_Task instructions:_
Reproduce the passage on fecal calprotectin screening for suspected IBD word for word, from "A systematic review" to "0.76 in children.".

_Passage:_
▼

A systematic review and meta-analysis by van Rheenen et al [9] examined the efficacy of FC in reducing unnecessary endoscopic procedures. The authors restricted the inclusion criteria to evaluate studies which contain data prior to IBD confirmation by direct endoscopic evaluation. A total of 13 studies, including 6 in adults and 7 in children and adolescents, were included. The pooled sensitivity and specificity of FC assay were 0.93 and 0.96 in adults and 0.92 and 0.76 in children.

There are 2 primary objectives of our analysis: 1) to determine the cost-effectiveness of FC screening (FCS) prior to endoscopic confirmation in suspected IBD patients versus direct endoscopic evaluation (DEE) alone, which is the current standard of care; and 2) to determine the optimal diagnostic utility of FC at either the high cut-off (100 µg/g) or the low cut-off (50 µg/g) values, which are most often used in clinical practice.

METHODS

Decision Analytic Models & Primary Outcome Measure

Two decision analytic models were built using TreeAge Pro 2011 (TreeAge software, Williamstown, WA) to evaluate the costs and accuracy associated with FCS to rule in suspected IBD patients among adults and children. Adopting a third-party payer perspective, only direct costs were considered. The base-case patient population comprised of any suspected IBD patient presenting with complaints of adverse gastrointestinal symptoms. Our primary outcome measure was the incremental cost-effectiveness ratio (ICER), designated as the incremental cost to choose one screening strategy to avert one false negative FC result.

▲

_Supplied entries:_
▼

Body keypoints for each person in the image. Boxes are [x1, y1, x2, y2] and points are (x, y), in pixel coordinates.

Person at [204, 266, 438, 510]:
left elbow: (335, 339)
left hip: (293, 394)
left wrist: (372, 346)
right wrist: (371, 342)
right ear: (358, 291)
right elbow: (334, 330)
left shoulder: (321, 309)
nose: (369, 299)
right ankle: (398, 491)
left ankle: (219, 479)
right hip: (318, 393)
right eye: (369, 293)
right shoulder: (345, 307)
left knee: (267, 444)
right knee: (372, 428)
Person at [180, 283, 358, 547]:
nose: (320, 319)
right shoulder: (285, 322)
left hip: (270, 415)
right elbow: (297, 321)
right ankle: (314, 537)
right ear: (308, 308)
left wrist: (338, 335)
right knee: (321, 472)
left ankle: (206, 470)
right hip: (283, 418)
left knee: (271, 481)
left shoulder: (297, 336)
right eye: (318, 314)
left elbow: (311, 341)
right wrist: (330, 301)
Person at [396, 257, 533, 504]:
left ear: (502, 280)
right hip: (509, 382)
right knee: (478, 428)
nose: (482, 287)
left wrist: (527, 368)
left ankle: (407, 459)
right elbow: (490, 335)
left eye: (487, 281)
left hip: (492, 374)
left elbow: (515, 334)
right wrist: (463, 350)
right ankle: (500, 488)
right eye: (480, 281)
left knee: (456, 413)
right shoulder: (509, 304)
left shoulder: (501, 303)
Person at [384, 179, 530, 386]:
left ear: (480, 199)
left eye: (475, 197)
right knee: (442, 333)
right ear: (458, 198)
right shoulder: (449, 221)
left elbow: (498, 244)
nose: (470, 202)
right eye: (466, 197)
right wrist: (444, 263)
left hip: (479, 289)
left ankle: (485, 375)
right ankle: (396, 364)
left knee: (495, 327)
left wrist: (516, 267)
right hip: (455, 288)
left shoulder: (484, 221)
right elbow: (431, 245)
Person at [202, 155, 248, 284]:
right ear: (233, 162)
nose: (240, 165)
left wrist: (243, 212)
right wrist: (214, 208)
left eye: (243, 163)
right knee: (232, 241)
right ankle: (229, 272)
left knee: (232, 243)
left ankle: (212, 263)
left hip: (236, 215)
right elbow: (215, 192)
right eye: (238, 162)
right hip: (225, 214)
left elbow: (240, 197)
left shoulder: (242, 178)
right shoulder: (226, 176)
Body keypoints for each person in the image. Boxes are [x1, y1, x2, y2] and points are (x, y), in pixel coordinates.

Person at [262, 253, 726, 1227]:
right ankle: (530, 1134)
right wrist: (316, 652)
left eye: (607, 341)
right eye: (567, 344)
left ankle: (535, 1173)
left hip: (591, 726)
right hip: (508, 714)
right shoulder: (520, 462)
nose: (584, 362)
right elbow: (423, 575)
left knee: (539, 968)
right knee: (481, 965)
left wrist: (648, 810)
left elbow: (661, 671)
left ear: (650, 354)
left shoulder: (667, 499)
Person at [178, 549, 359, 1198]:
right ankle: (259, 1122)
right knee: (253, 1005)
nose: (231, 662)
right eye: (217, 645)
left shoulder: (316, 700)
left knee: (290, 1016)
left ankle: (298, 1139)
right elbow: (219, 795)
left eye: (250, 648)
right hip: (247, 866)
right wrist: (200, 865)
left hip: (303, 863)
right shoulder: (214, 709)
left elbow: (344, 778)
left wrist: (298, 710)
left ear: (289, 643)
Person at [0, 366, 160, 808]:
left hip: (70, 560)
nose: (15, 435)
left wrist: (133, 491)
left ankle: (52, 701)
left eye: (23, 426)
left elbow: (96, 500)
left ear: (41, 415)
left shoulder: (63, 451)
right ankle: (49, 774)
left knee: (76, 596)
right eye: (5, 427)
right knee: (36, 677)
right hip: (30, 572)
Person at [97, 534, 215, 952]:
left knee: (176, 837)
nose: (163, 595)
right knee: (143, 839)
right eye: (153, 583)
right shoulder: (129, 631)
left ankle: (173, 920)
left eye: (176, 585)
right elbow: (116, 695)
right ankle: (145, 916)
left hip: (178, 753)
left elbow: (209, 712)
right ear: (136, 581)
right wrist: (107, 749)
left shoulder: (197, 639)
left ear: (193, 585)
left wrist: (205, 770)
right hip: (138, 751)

▲
▼

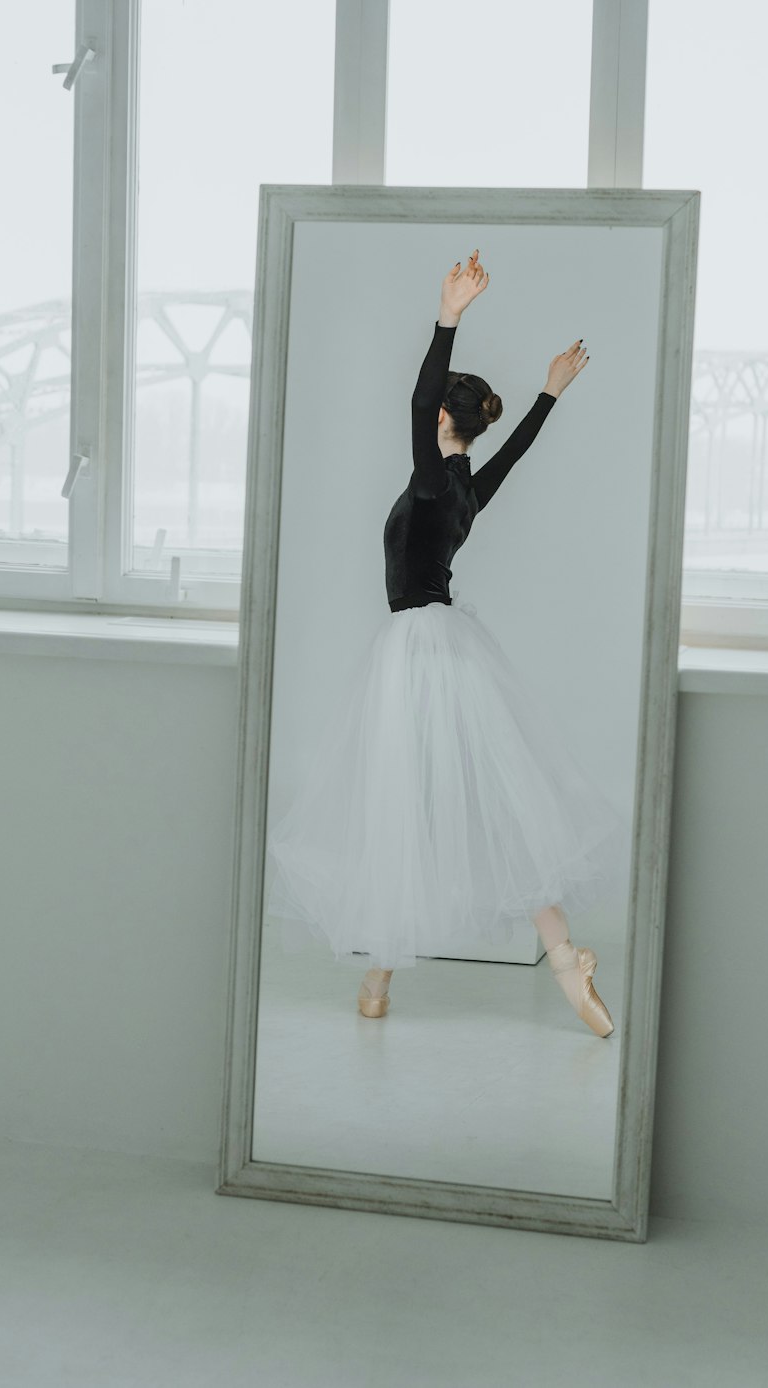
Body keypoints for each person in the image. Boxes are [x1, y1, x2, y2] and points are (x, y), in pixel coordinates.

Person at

▲

_Written response:_
A systematic review and meta-analysis by van Rheenen et al [9] examined the efficacy of FC in reducing unnecessary endoscopic procedures. The authors restricted the inclusion criteria to evaluate studies which contain data prior to IBD confirmation by direct endoscopic evaluation. A total of 13 studies, including 6 in adults and 7 in children and adolescents, were included. The pooled sensitivity and specificity of FC assay were 0.93 and 0.96 in adults and 0.92 and 0.76 in children.